Unnamed: 0,Age,Income,Education level
0,28,50000,12
1,35,70000,16
2,42,90000,18
3,30,55000,14
4,38,75000,16
5,45,95000,20


In [4]:
cov_matrix = np.cov(data, rowvar=False)
cov_matrix

array([[4.42666667e+01, 1.20000000e+05, 1.84000000e+01],
       [1.20000000e+05, 3.27500000e+08, 5.00000000e+04],
       [1.84000000e+01, 5.00000000e+04, 8.00000000e+00]])

#### `Q6`. You are working on a machine learning project with a dataset containing several categorical variables, including "Gender" (Male/Female), "Education Level" (High School/Bachelor's/Master's/PhD),and "Employment Status" (Unemployed/Part-Time/Full-Time). Which encoding method would you use for each variable, and why?


* For the **Gender** variable, I would use Label Encoding, as there are only two categories, Male and Female, and there is no inherent order or hierarchy between the categories.

* For the **Education Level** variable, I would use Ordinal Encoding, as there is an inherent order or hierarchy between the categories, with a higher education level being "better" than a lower education level. I would assign an ordinal value to each category based on its level of education, with High School being the lowest and PhD being the highest.

* For the Employment Status variable, I would use One-Hot Encoding, as there are three categories, and there is no inherent order or hierarchy between the categories. One-Hot Encoding creates a binary variable for each category, with a value of 1 if the observation belongs to that category, and a value of 0 otherwise. This approach ensures that there is no implied ranking or order between the categories.

#### `Q7`. You are analyzing a dataset with two continuous variables, "Temperature" and "Humidity", and two categorical variables, "Weather Condition" (Sunny/Cloudy/Rainy) and "Wind Direction" (North/South/East/West).
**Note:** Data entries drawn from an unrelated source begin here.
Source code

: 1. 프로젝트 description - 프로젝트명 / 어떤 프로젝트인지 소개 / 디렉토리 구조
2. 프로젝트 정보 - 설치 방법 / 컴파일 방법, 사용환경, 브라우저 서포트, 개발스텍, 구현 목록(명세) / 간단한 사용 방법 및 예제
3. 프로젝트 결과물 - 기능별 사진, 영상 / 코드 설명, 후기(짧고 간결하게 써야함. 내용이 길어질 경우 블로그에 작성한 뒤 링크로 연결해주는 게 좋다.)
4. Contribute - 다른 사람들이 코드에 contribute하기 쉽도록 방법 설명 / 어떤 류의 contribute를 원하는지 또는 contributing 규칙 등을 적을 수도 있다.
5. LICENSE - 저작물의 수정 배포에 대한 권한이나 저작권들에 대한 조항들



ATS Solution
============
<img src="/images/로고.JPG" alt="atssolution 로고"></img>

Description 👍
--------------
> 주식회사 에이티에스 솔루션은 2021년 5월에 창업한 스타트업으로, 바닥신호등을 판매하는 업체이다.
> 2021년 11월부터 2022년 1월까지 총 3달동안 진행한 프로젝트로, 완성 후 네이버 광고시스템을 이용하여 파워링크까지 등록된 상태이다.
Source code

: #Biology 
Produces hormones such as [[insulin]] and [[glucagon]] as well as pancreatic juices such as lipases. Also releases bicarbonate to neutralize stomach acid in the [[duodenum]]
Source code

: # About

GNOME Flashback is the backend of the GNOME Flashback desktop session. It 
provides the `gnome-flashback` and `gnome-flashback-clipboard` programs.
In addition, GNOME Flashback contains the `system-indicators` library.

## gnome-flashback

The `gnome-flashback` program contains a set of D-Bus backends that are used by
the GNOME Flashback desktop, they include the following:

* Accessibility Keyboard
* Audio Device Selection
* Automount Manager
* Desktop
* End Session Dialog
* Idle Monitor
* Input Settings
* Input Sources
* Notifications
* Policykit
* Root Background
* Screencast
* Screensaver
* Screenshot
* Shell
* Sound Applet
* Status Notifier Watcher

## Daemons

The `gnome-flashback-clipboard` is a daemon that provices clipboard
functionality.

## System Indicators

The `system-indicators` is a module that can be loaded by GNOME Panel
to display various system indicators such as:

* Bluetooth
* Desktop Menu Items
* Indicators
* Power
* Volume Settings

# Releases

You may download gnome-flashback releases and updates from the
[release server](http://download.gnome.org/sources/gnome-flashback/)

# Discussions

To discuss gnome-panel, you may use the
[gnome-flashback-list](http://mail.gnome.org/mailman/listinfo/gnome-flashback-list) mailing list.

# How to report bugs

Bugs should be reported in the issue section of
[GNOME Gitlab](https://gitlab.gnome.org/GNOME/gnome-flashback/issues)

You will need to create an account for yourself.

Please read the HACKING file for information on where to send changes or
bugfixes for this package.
Calculate the covariance between each pair of variables and interpret the results.

* Covariance is calculated as the sum of the product of the deviations of each variable from its mean, divided by the sample size minus one. The formula for the covariance between two variables X and Y with sample size n is:

  > cov(X,Y) = 1/(n-1) * ∑(X_i - X_mean) * (Y_i - Y_mean)

In [5]:
import pandas as pd

df = pd.DataFrame({
    'Temperature': [50,35,75,34,31],
    'Humidity': [45,43,65,76,22],
    'Weather Condition': ['Sunny', 'Cloudy', 'Rainy','Sunny', 'Cloudy'],
    'Wind Direction': ['North', 'South', 'East','South', 'West']
})

df.head()

Unnamed: 0,Temperature,Humidity,Weather Condition,Wind Direction
0,50,45,Sunny,North
1,35,43,Cloudy,South
2,75,65,Rainy,East
3,34,76,Sunny,South
4,31,22,Cloudy,West


In [6]:
from sklearn.preprocessing import LabelEncoder

label = LabelEncoder()

weather_list = label.fit_transform(df['Weather Condition'])
wind_list = label.fit_transform(df['Wind Direction'])
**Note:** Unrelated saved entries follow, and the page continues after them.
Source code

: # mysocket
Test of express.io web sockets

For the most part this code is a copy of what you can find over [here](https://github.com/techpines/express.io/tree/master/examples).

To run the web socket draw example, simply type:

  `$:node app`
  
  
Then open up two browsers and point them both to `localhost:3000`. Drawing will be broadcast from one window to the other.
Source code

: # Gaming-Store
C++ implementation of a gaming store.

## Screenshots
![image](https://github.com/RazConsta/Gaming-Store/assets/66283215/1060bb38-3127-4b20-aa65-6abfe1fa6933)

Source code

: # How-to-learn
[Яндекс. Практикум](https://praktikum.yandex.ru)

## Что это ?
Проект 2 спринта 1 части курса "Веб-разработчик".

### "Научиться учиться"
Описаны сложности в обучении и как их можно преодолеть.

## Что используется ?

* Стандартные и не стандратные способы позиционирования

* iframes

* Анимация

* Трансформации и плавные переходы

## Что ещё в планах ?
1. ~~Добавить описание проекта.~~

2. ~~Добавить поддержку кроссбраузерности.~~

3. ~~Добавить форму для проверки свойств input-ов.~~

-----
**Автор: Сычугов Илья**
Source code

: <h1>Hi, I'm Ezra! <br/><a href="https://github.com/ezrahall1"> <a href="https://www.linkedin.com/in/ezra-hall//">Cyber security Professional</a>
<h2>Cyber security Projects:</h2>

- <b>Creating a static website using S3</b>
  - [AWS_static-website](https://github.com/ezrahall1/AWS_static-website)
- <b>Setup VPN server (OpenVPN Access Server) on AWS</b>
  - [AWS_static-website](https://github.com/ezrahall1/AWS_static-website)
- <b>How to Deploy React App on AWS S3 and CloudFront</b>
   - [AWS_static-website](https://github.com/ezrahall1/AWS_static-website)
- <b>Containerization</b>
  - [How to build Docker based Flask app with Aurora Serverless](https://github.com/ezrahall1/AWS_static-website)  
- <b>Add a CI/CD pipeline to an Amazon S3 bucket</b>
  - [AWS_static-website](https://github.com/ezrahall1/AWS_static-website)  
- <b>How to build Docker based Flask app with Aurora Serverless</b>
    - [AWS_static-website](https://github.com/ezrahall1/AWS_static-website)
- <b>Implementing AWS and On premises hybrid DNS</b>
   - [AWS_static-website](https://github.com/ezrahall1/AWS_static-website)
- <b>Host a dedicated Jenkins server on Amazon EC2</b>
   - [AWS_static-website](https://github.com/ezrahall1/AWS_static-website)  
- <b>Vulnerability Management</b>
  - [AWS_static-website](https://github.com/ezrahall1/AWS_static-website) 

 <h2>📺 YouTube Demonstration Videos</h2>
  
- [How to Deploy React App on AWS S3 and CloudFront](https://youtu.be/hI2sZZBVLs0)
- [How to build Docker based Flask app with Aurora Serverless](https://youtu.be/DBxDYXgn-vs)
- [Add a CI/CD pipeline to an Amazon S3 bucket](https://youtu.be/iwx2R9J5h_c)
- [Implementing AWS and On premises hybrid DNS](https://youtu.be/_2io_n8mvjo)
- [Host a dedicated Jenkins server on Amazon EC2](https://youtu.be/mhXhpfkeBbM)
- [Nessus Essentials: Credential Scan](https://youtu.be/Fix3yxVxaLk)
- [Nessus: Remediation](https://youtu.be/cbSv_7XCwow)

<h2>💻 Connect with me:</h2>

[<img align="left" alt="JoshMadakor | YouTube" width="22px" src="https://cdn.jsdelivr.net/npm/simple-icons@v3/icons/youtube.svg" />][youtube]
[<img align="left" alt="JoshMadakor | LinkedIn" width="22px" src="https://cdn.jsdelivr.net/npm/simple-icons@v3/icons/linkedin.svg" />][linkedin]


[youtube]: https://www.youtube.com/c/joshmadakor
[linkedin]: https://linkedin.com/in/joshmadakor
encoded_df = pd.DataFrame({'weather Condition':list(weather_list),
                          'wind Direction': list(wind_list) 
                          })
encoded_df

Unnamed: 0,weather Condition,wind Direction
0,2,1
1,0,2
2,1,0
3,2,2
4,0,3


In [7]:
new_df = pd.concat([df,encoded_df], axis=1)
new_df.drop('Weather Condition', axis=1, inplace=True)
new_df.drop('Wind Direction', axis=1, inplace=True)

In [8]:
new_df

Unnamed: 0,Temperature,Humidity,weather Condition,wind Direction
0,50,45,2,1
1,35,43,0,2
2,75,65,1,0
3,34,76,2,2
4,31,22,0,3


In [9]:
#covariance between Temperature and Humidity
cov_1 = new_df['Temperature'].cov(new_df['Humidity'])

#covariance between Weather Condition and Wind Direction
cov_2 = new_df['weather Condition'].cov(new_df['wind Direction'])

print(f"Covariance between Temperature and Humidity: {cov_1}")
print(f"Covariance between Weather Condition and Wind Direction: {cov_2}")

Covariance between Temperature and Humidity: 150.25
Covariance between Weather Condition and Wind Direction: -0.5


* **The covariance between temperature and humidity is 150.25**, indicating a positive relationship between the two variables. This means that as temperature increases, humidity tends to increase as well and vice versa.

* **The covariance between weather condition and wind direction is -0.5**, indicating a weak negative relationship between the two variables. This means that as one variable (e.g. weather condition) tends to increase, the other variable (e.g. wind direction) tends to decrease slightly, and vice versa. However, the strength of this relationship is relatively weak.